Period
The period (or interval of repetition) of a scale is the interval at which the scale's step pattern eventually repeats, if it does at all. In practice, the period often corresponds to the equave (interval of equivalence) or to a fraction of the equave.
A periodic scale is a scale whose step pattern always repeats after a certain number of steps. The diatonic scale is an example of periodic scale.
An aperiodic scale is a scale whose step pattern never repeats. The harmonic series is an example of aperiodic scale. More generally, any scale whose step pattern does not repeat may be called a non-periodic scale[note 1].
In regular temperament theory, the period of a scale always coincides with one of its generators.
Examples
In mos scales, the period is one of the two defining intervals, the other being the generator. For example:
- The diatonic scale (LLsLLLs) has period equal to the octave.
- The diminished scale (sLsLsLsL) has period 1\4, since the mos pattern sL repeats at every 300 cents.

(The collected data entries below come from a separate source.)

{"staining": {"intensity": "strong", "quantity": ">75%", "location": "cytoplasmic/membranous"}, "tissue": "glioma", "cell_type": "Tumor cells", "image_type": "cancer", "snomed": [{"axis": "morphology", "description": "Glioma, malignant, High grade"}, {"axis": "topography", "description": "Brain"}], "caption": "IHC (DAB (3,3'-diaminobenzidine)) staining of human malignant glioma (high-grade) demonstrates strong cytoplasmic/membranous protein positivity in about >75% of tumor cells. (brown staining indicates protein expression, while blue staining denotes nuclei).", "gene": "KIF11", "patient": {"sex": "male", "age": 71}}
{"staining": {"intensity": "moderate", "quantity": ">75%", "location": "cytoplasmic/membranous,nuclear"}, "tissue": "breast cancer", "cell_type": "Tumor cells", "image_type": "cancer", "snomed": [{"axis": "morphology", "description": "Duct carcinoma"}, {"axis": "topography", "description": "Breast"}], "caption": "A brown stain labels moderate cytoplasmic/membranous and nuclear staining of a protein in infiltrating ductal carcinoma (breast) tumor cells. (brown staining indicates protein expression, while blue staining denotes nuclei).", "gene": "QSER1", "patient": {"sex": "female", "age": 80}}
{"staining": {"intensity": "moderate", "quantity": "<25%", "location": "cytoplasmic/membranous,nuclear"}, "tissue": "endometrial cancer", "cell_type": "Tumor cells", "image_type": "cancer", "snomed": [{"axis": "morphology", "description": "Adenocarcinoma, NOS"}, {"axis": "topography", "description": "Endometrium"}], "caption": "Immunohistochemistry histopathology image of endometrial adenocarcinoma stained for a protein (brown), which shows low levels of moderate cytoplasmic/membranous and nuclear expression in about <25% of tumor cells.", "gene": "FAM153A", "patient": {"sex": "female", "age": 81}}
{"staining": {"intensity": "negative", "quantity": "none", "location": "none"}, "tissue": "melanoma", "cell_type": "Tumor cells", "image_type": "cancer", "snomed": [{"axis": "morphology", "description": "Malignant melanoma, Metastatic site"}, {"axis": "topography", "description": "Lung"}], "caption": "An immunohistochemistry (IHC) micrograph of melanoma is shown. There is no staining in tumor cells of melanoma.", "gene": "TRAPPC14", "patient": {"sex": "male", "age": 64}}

The same definition applies for a rank-2 temperament, when the temperament is seen as generating a mos. Every interval of a rank-2 temperament is a sum of some number of the period and some number of the generator of the temperament.
Footnotes
- ↑ The term non-periodic applied to scales is uncommon, but is consistent with the vocabulary of geometric tilings, which have a similar structure. Non-periodic scales technically includes any scale with a finite number of notes and which is not expected to repeat at all, such as the sequence of DTMF tones, whereas aperiodic scales are assumed to have notes above and below any given note in the scale.